A review of randomized clinical trials comparing mechanical cardiopulmonary resuscitation (CPR) devices to manual chest compressions has failed to demonstrated that one is superior to the other. The systematic review, which analyzed data from four trials involving a total of 868 patients, appears in The Cochrane Library.

Although animal research, anecdotal reports, and studies of small series of patients suggested that mechanical CPR devices are more effective than manual chest compression, a systematic review of quality clinical research had not yet been done, according to the Cochrane review researchers. The only large recent study found that patients treated with a mechanical device fared more poorly. Yet, problems in how the study took place might explain these unexpected results, the Cochrane reviews said.

The Cochrane review found that the findings of those studies were inconsistent—the three small studies suggested mechanical devices were beneficial, and the one large study found harm. According to the Cochrane review, taken together, they provided “insufficient evidence” to draw meaningful conclusions.

Robert E. O’Connor, MD, chair of emergency medicine at University of Virginia, called the review “extremely well done,” and said that “even though it didn’t completely answer the question, it gives future investigators some direction for CPR studies in general.”

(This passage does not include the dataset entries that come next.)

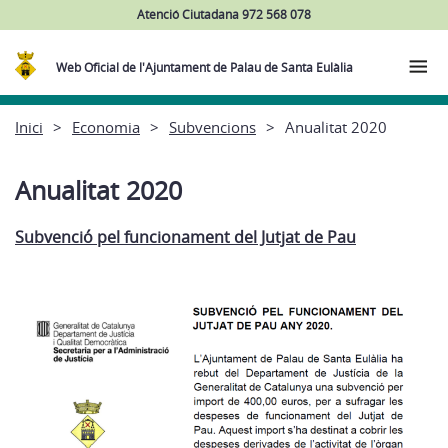
Atenció Ciutadana 972 568 078
Web Oficial de l'Ajuntament de Palau de Santa Eulàlia
Inici
Economia
Subvencions
Anualitat 2020
Anualitat 2020
Subvenció pel funcionament del Jutjat de Pau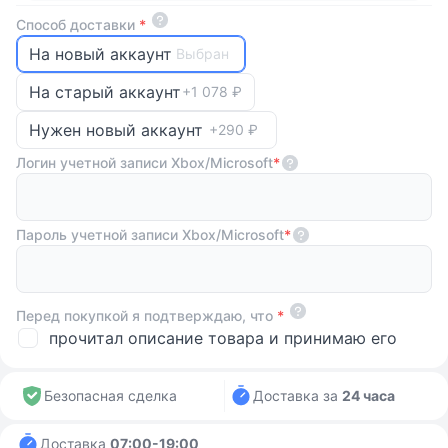
Способ доставки
*
На новый аккаунт
Выбран
На старый аккаунт
+1 078 ₽
Нужен новый аккаунт
+290 ₽
Логин учетной записи Xbox/Microsoft
*
Пароль учетной записи Xbox/Microsoft
*
Перед покупкой я подтверждаю, что
*
прочитал описание товара и принимаю его
Безопасная сделка
Доставка за
24 часа
Доставка
07:00-19:00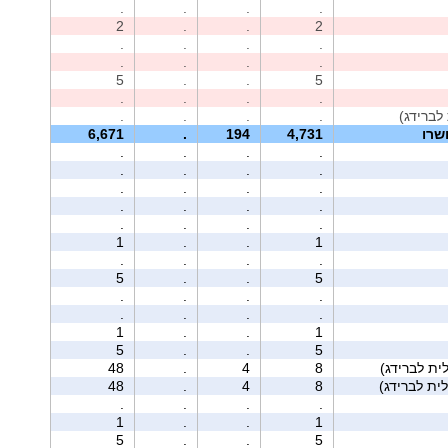
.
.
.
.
2
.
.
2
.
.
.
.
.
.
.
.
5
.
.
5
.
.
.
.
לברידג)
.
.
.
.
שרו
4,731
194
.
6,671
.
.
.
.
.
.
.
.
.
.
.
.
.
.
.
.
.
.
.
.
1
.
.
1
.
.
.
.
5
.
.
5
.
.
.
.
.
.
.
.
1
.
.
1
5
.
.
5
ית לברידג)
8
4
.
48
ית לברידג)
8
4
.
48
.
.
.
.
1
.
.
1
5
.
.
5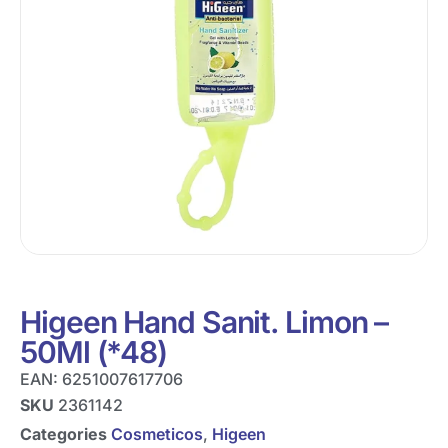
Higeen Hand Sanit. Limon –
50Ml (*48)
EAN:
6251007617706
SKU
2361142
Categories
Cosmeticos
,
Higeen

He proposed that the question is not “whether the devices work—in the laboratory they do—but whether you can get them on quickly enough without interrupting chest compression for any length of time. You pay a price for applying any device. The question is whether the price is worth it.”

According to Steven C. Brooks, MD, assistant professor of medicine at University of Toronto and lead review author, a much larger international study comparing manual and mechanical chest compressions, scheduled for completion in 2012, should provide more definitive answers.